On June 6, we celebrate National Donut Day, but many munch on their free donuts without even realizing that the tradition started to honor those who paid a great price. Many bakeries and national chains donate millions of free donuts on this day in remembrance of this special service to the troops.
As for my story...
On June 5, my daughter asked if she could have a donut for breakfast the next morning, on National Donut Day. I asked how she knew it was National Donut Day, and she said she heard it on the radio. On the morning of June 6, I drove to a national donut chain, waited in line for about five minutes, and asked for two glazed donuts and an orange juice.
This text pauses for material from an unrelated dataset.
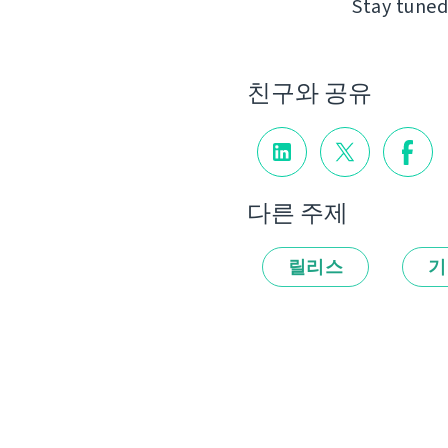
Stay tuned
친구와 공유
다른 주제
릴리스
기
The girl at the counter just looked at me and, in a sharp tone quipped, "We have no glazed donuts." Baffled, I asked how that could possibly be. "Well, it is National Donut Day!" she sharply snapped. I couldn’t resist retorting, "In that case, it sounds like someone didn’t prepare very well." I walked out and drove twenty minutes to the next donut shop, part of the same chain. After a five-minute wait, I was greeted with a cheery, “Good morning and happy Donut Day!” I said, "Good morning. Do you guys happen to have any glazed donuts left?" She laughed and said, "Of course! It's National Donut Day!"
Truly, how we say things is just as important as what we are saying. The first worker sounded like someone switched her sugar for baking soda, while the second was sweet as a jelly donut!
How do we come across to customers? Are we saying, "We can’t get you in because it’s the first hot/cold week," or, "Of course we can get you in! It's the first hot/cold week!"